On the basis of previous research, insulin resistance is involved in the increasing risk of cardiovascular events [37]. Therefore, our present results indicated that the HTG group, with higher HOMA2-%B and HOMA2-IR and lower HOMA2-%S and McA, was at higher risk for the progression of cardiovascular diseases not only than the control group but also the NTG group. Furthermore, our findings that treatment with the PPAR-α agonist fenofibrate decreased HOMA2-%B and HOMA2-IR and increased HOMA2-%S and McA in the IGT patients with hypertriglyceridemia may partially explain the beneficial effects of PPAR-α agonist treatment in clinical trials in which the favorable effects only partly correlated with lipid changes [7]. Our results support that PPAR-α agonists may protect against the cardiovascular complications of prediabetes and diabetes, at least in part, through improving insulin sensitivity and β-cell function, although further animal and clinical studies are still needed to investigate the mechanism.

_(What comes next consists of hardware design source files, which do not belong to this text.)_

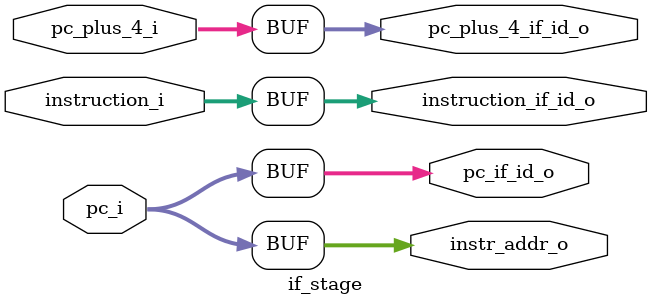
<source format=v>
`include "defines.v"

module if_stage (
    input  wire [31:0] pc_i,
    input  wire [31:0] pc_plus_4_i,
    input  wire [31:0] instruction_i,
    
    output wire [31:0] instr_addr_o,
    output wire [31:0] pc_if_id_o,
    output wire [31:0] pc_plus_4_if_id_o,
    output wire [31:0] instruction_if_id_o
);

    assign instr_addr_o = pc_i;
    assign pc_if_id_o = pc_i;
    assign pc_plus_4_if_id_o = pc_plus_4_i;
    assign instruction_if_id_o = instruction_i;

endmodule
</source>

The limitations of our study are identified as follows. Firstly, our study population was limited to Chinese subjects. Therefore, our findings may not be directly applicable to other populations. Secondly, our sample size was relatively small so that our findings were not powerful enough to account for potentially confounding factors in our analyses, and our results could be improperly influenced by some outliers as a result of the sample size. Thirdly, our study was not a randomized controlled trial. Considering ethics guidelines, we chose a self-control study and compared pretreatment and posttreatment (with fenofibrate) parameters in the HTG group. However, it might introduce some bias. Fourthly, our study estimated insulin resistance by HOMA2 and McA. Although the updated HOMA2 model accounts for variations in hepatic and peripheral glucose resistance, allows for an increase in insulin secretion in response to a plasma glucose concentration of greater than 10 mmol/L, incorporates an estimate of proinsulin secretion into the model and thus allows the use of either total [radioimmunoassay (RIA)] or specific insulin assays, and includes renal glucose losses in hyperglycemic subjects [22], and some studies have shown that the log-transformed values for fasting insulin and fasting triglycerides are accurate predictors of insulin sensitivity in the general population [38], they are still surrogates of the precise methods such as the hyperglycemic and hyperinsulinemic clamp technique. Finally, one should acknowledge that long-term follow-up will be necessary to evaluate whether fenofibrate delays disease progression eventually.

Conclusion

We report the significant increases in HOMA2-%B and HOMA2-IR and the significant decreases in HOMA2-%S and McA in the IGT patients with hypertriglyceridemia. More importantly, we present data that fenofibrate treatment significantly reduced HOMA2-%B and HOMA2-IR and elevated HOMA2-%S and McA in the IGT patients with hypertriglyceridemia. These results indicate that PPAR-α agonists might improve parameters of glucoregulation in IGT patients with hypertriglyceridemia.